For me, i can feel things happening in my head, like ants are crawling through my brain, or someone is pushing down on a part of my head. sometimes i have stabbing headaches that shoot through different areas very quickly, or i feel like a strong electric current is passing through my brain and my neck. i often feel like and say my brain is trying to kill me. during the bad 'seizures' i do feel like i might die and often wish for it. at least it would end the suffering. there is nothing more horrifying than having no control over a body that has been yours to command for 26 years. it is an alien feeling that no one should have to experience. you keep thinking, 'i can stop this if i really try', but you can't. you are completely powerless. i don't react well to this and often dissolve into hysterical tears and shouts of wanting to kill myself if my brain doesn't finish the job.
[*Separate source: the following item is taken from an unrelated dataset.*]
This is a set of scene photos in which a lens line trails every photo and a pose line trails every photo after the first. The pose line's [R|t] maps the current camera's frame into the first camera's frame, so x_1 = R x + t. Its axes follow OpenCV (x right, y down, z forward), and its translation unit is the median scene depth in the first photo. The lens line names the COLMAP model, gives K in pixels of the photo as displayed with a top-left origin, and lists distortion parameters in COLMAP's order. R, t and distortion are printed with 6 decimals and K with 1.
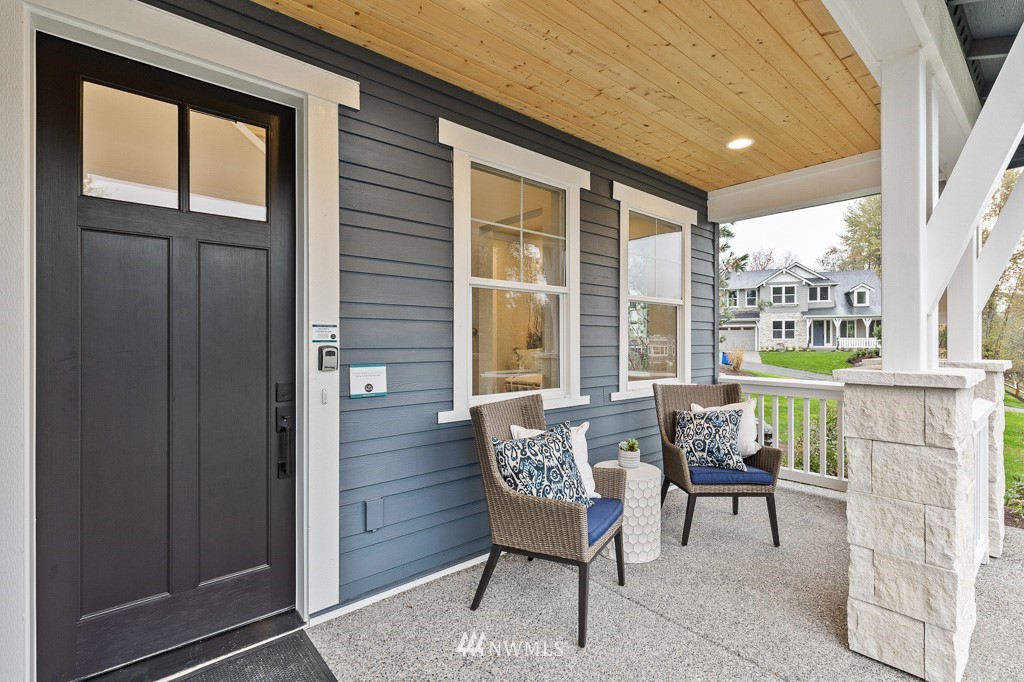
lens RADIAL K [[473.2, 0, 512.0], [0, 473.2, 341.0], [0, 0, 1]] dist [-0.000854, -0.000009]
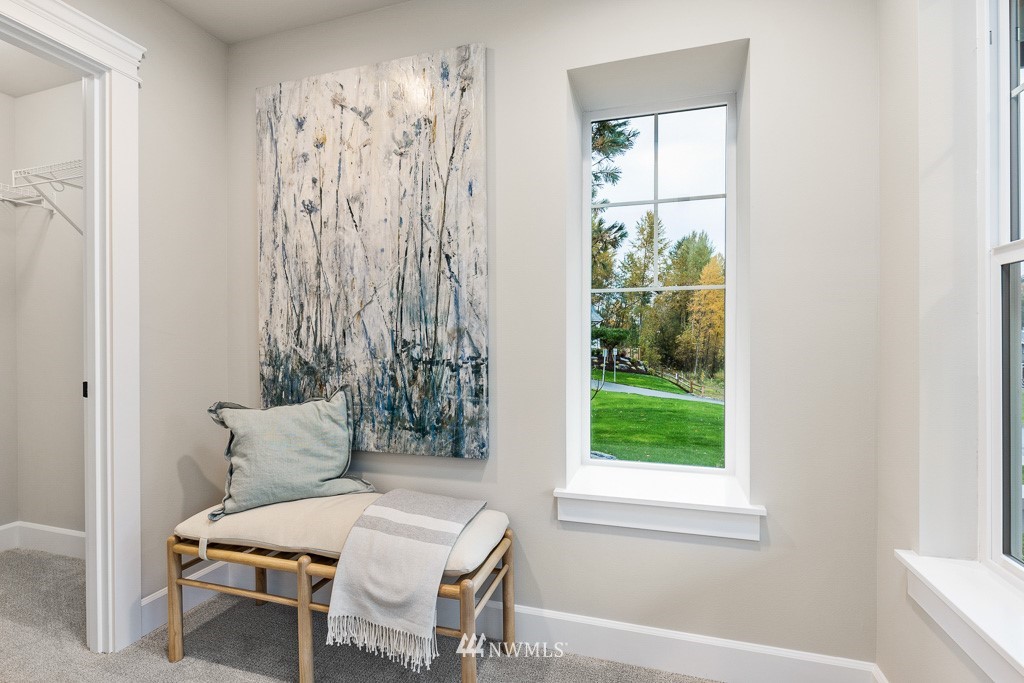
lens RADIAL K [[473.2, 0, 512.0], [0, 473.2, 341.5], [0, 0, 1]] dist [-0.000854, -0.000009]
pose [[0.843448, -0.004294, 0.537194, 0.003054], [0.003515, 0.999991, 0.002474, -0.023143], [-0.537200, -0.000199, 0.843455, 0.650705]]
but i digress. New Years Eve was the proverbial 'nail in the coffin'. we decided to try another hospital and another doctor. we went to a neurologist at National Taiwan University Hospital (Tai Da) that tuesday, January 2nd desperate for help. i purposefully didn't take my medication so it wouldn't mask my amazing variety of symptoms. we waited for four hours and nearly went home in disgust. by the time i saw the neurologist i was a mess. i couldn't walk or stand properly, my eyesight was completely blurred, and my whole body was spasming like crazy. i was petrified, in tears, but glad that i looked so bad. i could see the shock in the doctor's face immediately. the strangest thing was my reflexes. she would hit my knee and that whole side of my body would collapse and shake. when i lay down and she lifted up one leg by the knee, my neck and stomach would spasm and lift me off the table. i could see she had no idea what it was, the symptoms were too various and almost unrelated. she prepared an envelope for me and said the hospital would call me when they had a bed free.
Finally, I was going to be put into hospital for tests and observation. it had only taken 2 months for my symptoms to become severe enough. what I had felt in my body all along was now being verified by a doctor.